Japanese government bonds fell, with 10-year rates touching 1 percent for the first time in a year, on speculation the Federal Reserve will curb stimulus and the Bank of Japan will tolerate an increase in yields.
Japan’s five-year note rate matched the highest in two years after Fed Chairman Ben S. Bernanke said yesterday the central bank may trim bond purchases if policy makers see indications of sustained economic growth. The BOJ injected 2 trillion yen ($19.4 billion) into the financial system to stem volatility following a circuit breaker in JGB futures trading.
“It was a kind of shock for bond holders,” Genzo Kimura, a Tokyo-based investor at Sumitomo Mitsui Trust Asset Management Co., which oversees the equivalent of $41.2 billion, said of Bernanke’s comments. “We expected that he was not ready for tapering.”

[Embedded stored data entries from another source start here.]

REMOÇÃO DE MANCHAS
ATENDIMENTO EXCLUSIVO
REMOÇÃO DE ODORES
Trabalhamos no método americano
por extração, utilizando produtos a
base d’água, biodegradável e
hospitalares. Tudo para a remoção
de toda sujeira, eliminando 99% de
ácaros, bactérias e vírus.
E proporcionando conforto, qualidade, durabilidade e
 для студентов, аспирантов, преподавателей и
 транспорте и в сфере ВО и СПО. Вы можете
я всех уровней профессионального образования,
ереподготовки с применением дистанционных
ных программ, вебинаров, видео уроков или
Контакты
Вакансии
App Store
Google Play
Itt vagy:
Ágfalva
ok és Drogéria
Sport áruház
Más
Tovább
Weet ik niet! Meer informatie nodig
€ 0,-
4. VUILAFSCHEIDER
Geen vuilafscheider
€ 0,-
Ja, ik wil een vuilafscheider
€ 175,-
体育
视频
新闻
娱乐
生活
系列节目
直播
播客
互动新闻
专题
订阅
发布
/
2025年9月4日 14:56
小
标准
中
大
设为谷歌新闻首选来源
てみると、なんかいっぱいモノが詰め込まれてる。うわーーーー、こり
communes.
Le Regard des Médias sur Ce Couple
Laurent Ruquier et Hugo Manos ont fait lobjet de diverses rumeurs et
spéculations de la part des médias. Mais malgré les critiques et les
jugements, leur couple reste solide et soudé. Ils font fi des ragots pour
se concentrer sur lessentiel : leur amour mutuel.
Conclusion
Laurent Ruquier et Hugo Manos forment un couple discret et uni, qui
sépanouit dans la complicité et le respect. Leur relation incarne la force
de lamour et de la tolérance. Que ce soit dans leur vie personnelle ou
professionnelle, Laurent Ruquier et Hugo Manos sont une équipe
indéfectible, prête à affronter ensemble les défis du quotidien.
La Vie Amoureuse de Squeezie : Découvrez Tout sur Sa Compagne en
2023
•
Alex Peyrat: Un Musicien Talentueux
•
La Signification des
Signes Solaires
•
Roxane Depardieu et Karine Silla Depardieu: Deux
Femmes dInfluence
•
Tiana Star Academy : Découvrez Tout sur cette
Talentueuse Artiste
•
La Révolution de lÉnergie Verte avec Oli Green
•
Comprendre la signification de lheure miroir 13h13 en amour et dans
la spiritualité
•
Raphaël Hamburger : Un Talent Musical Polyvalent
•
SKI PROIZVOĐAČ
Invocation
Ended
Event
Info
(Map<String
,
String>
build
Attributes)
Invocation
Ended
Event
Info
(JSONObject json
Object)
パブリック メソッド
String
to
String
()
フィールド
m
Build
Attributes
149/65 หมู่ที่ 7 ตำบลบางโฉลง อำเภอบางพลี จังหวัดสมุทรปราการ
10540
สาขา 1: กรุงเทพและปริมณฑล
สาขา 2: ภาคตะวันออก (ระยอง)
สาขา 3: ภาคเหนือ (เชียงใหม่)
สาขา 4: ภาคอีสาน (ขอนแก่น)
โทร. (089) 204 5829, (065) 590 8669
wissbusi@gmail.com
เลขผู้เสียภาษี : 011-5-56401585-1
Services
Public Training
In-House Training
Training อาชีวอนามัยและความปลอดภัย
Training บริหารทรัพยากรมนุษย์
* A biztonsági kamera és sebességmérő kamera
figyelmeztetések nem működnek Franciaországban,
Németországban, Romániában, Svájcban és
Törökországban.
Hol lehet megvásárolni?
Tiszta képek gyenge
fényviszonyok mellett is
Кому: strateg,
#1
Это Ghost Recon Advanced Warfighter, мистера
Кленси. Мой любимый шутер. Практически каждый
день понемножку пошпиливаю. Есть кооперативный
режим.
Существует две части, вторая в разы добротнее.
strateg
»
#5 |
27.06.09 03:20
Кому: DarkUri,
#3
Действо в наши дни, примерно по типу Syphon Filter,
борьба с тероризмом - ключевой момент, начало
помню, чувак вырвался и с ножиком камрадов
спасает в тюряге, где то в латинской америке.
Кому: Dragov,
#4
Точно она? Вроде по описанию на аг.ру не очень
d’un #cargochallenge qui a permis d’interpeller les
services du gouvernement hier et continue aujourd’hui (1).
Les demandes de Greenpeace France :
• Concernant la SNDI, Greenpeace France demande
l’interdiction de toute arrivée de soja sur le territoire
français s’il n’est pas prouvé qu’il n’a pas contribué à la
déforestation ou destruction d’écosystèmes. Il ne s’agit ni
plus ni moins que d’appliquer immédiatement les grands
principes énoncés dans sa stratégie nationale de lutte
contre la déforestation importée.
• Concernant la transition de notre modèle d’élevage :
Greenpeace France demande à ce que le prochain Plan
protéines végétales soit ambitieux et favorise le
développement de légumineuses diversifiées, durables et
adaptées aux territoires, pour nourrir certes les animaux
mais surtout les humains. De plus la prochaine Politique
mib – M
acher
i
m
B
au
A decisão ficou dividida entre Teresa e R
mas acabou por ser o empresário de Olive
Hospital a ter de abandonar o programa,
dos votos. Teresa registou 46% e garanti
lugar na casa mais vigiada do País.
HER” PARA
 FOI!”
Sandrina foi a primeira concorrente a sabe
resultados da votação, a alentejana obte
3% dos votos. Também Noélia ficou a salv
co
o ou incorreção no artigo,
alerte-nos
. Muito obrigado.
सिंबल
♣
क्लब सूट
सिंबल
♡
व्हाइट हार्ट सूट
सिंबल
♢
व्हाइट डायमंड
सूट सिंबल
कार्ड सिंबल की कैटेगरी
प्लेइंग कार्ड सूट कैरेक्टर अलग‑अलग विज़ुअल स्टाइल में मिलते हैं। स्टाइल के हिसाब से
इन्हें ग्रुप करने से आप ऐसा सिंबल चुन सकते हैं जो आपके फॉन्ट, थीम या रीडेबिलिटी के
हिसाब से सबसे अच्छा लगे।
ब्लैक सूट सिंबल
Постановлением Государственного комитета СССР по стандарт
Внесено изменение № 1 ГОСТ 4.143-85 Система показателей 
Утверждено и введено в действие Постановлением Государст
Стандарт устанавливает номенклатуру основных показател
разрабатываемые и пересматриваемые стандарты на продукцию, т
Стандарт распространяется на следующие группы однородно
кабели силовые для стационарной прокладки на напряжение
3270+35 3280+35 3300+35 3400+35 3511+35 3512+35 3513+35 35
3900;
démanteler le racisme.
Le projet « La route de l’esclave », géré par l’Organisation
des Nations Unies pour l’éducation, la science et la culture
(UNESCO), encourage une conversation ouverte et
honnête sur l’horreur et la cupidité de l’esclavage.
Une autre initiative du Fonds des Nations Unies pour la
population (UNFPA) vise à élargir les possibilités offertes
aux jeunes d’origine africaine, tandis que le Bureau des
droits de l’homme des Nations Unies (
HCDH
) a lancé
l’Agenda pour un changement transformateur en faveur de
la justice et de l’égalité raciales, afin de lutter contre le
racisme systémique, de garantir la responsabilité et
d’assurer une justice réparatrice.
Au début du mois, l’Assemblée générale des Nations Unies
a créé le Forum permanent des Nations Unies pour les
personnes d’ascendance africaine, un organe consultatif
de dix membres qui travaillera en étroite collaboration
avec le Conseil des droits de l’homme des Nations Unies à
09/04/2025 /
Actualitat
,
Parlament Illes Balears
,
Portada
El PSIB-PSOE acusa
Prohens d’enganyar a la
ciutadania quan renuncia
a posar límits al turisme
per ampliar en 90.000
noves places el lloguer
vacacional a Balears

Japan’s 10-year yield increased seven basis points, or 0.07 percentage point, to 0.955 percent as of 12:24 p.m. in Tokyo, according to Japan Bond Trading Co. The yield was as high as 1 percent earlier, a level unseen since April 5, 2012. The five-year rate rose three basis points to 0.425 percent and reached 0.455 percent, matching a level earlier this month that was the most since May 2011.
U.S. 10-year rates climbed to 2.07 percent today, the highest level since March.
The Fed is buying $85 billion of Treasury and mortgage debt a month in its quantitative easing policy that aims to spur the economy by putting downward pressure on borrowing costs.
“We’re trying to make an assessment of whether or not we have seen real and sustainable progress in the labor market outlook,” Bernanke said in testimony to Congress. “If we see continued improvement and we have confidence that that is going to be sustained, then we could in -- in the next few meetings -- we could take a step down in our pace of purchases.”
In Japan, the central bank announced last month it would double monthly bond buying to more than 7 trillion yen to defeat deflation. Governor Haruhiko Kuroda said yesterday the BOJ will adjust the program as needed. He said he’s not expecting yields to jump a lot and volatility in the bond market isn’t affecting Japan’s economy yet.
“BOJ Governor Kuroda’s press conference yesterday was disappointing to JGB market participants because he didn’t repeat his commitment in April when he said that the BOJ’s easing was intended to lower the yield curve,” said Naomi Muguruma, a Tokyo-based senior fixed-income strategist at Mitsubishi UFJ Morgan Stanley Co. “He didn’t sound so concerned about the level of JGB yields.”
The BOJ’s injection of 2 trillion yen at all offices today was done in response to excessive volatility in long-term yields, according to an official who asked not to be named due to the central bank’s policy.
Futures on 10-year JGBs slid 0.73 to 141.17. They earlier slid as much as 1.2, triggering circuit breaker on the Tokyo Stock Exchange.
“The level of benchmark yields is still in a low range historically, however, the pace of the rise in yields is too rapid,” said Soichi Okuda, chief economist at Sumitomo Shoji Research Institute in Tokyo. “Given the recent gains in bond yields, market participants are interpreting that the BOJ is accepting a rise in bond yields to some extent.”